## EXERCISE DETAILS:
In the entries below, which lines run from the one containing "focal_35mm: 40" to the one containing "focal_mm: 26"? Copy exactly those lines, ends included, and no others.

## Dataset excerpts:
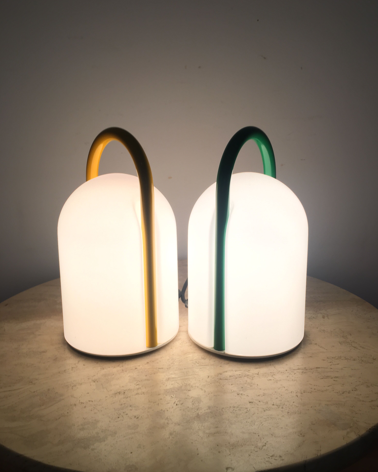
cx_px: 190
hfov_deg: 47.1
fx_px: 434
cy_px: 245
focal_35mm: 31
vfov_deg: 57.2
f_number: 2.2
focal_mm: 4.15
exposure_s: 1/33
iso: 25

---

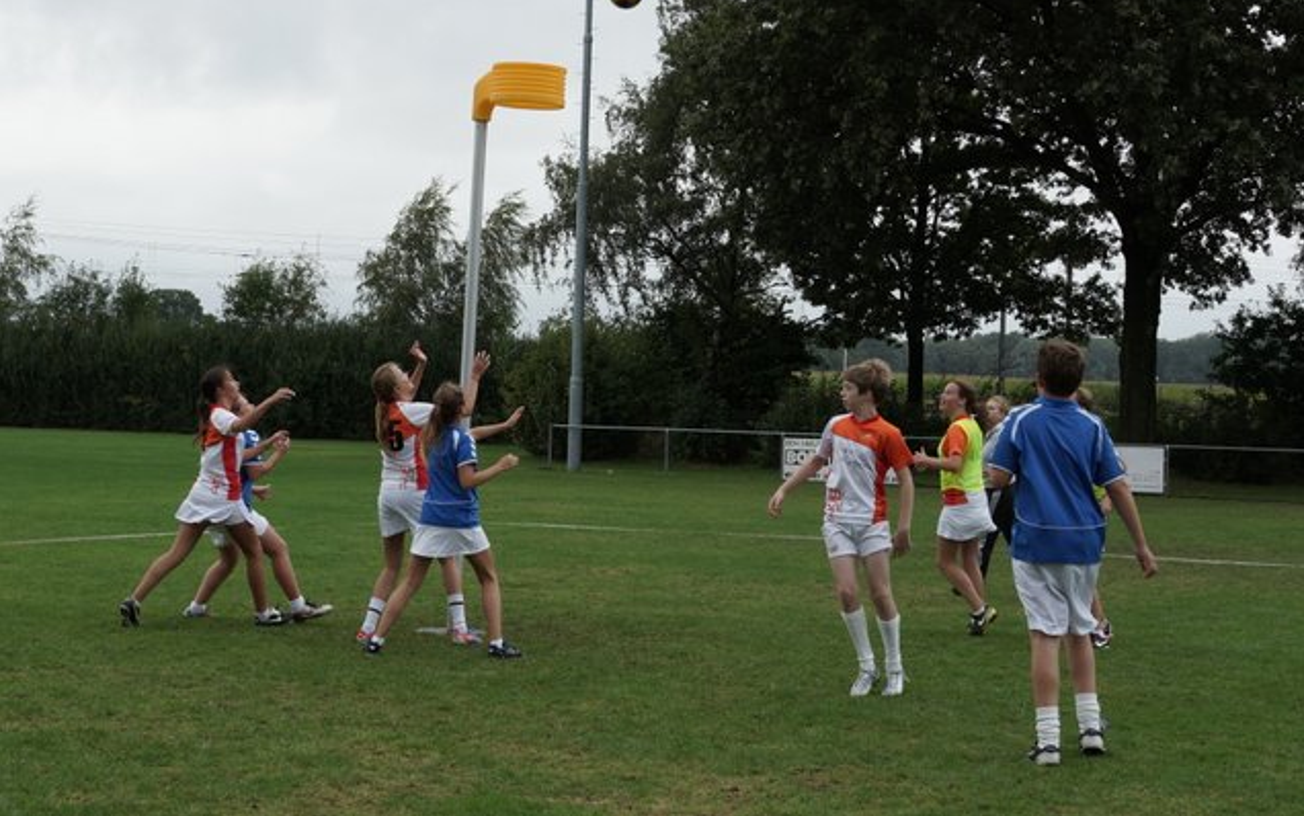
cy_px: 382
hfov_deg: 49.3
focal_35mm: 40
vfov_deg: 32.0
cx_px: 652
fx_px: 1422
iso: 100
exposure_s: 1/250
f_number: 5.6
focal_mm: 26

## SOLUTION TO THE PROBLEM:
focal_35mm: 40
vfov_deg: 32.0
cx_px: 652
fx_px: 1422
iso: 100
exposure_s: 1/250
f_number: 5.6
focal_mm: 26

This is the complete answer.